TASK ITEM: Tally how many lines in the data below include "toch", then please reply with only that figure.

· · · · · · ·

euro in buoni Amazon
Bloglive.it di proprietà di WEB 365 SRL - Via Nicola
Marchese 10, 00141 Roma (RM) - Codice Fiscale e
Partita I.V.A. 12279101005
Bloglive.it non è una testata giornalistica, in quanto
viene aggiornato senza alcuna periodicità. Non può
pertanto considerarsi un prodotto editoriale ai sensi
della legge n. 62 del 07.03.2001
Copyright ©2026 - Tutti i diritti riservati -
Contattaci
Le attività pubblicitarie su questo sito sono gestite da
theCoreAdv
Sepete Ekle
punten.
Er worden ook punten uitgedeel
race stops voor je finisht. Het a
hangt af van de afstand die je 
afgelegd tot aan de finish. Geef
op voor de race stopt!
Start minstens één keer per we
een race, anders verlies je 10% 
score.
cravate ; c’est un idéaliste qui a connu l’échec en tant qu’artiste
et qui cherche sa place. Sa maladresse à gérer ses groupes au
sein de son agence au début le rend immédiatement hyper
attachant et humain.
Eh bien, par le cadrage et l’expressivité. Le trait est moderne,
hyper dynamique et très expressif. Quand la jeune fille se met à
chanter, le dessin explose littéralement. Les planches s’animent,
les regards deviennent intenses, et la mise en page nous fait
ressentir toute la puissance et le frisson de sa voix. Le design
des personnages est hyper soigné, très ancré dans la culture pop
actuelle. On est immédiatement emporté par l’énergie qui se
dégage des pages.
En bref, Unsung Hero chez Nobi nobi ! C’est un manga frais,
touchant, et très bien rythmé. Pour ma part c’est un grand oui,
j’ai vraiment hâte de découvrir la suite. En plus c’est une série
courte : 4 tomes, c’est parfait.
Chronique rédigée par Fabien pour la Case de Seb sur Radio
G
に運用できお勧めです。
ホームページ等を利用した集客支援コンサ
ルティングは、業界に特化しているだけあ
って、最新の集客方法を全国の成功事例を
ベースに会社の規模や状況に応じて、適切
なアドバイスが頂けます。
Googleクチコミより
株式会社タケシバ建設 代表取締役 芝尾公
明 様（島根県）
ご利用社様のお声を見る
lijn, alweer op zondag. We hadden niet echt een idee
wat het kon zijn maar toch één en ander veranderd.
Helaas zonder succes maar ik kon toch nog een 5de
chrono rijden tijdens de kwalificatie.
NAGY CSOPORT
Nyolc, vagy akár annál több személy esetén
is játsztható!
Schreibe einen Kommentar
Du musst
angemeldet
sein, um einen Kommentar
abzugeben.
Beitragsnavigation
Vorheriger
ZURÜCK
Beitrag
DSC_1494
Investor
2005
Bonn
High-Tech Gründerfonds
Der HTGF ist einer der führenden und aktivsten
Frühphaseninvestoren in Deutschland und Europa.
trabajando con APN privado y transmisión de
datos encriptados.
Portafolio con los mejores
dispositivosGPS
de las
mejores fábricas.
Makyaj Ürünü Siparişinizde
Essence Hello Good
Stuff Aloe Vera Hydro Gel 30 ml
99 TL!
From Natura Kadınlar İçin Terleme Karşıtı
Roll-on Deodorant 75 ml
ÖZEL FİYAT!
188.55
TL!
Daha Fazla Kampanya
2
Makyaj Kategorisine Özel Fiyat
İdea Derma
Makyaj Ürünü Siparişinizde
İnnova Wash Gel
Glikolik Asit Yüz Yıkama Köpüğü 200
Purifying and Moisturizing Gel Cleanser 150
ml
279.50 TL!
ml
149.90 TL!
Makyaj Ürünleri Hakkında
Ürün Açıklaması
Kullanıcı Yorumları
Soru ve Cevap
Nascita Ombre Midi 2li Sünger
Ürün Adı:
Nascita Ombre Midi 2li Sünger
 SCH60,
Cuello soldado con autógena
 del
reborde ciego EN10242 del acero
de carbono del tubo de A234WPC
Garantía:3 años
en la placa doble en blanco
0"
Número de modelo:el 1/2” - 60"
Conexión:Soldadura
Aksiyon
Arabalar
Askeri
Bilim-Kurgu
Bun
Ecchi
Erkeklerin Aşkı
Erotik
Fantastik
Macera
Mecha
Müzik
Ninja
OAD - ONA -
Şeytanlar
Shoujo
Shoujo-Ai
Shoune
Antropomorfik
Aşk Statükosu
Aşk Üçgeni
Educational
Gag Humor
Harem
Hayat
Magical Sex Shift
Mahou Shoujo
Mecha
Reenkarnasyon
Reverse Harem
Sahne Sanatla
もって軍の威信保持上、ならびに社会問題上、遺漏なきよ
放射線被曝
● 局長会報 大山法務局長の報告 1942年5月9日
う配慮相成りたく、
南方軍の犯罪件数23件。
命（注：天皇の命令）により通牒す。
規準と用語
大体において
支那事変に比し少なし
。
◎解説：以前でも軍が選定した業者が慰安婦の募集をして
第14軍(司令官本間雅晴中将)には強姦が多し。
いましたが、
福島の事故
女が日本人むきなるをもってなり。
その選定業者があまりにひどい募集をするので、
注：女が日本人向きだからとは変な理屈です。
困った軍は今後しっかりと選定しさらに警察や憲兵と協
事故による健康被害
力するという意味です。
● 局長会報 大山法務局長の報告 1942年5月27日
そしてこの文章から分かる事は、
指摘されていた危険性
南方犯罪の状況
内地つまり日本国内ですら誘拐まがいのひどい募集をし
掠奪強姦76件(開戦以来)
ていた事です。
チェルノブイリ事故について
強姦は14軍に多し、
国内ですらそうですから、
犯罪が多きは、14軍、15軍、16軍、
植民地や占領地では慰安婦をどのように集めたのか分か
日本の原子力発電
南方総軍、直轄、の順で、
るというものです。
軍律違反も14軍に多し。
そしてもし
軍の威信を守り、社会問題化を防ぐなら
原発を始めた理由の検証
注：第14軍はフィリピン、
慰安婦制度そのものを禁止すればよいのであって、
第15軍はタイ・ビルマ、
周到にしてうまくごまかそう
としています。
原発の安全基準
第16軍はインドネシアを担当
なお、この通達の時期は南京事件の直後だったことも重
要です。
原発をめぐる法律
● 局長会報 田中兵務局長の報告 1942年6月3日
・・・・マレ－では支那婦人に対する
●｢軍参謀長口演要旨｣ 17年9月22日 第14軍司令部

· · · · · · ·

SOLUTION BELOW: 2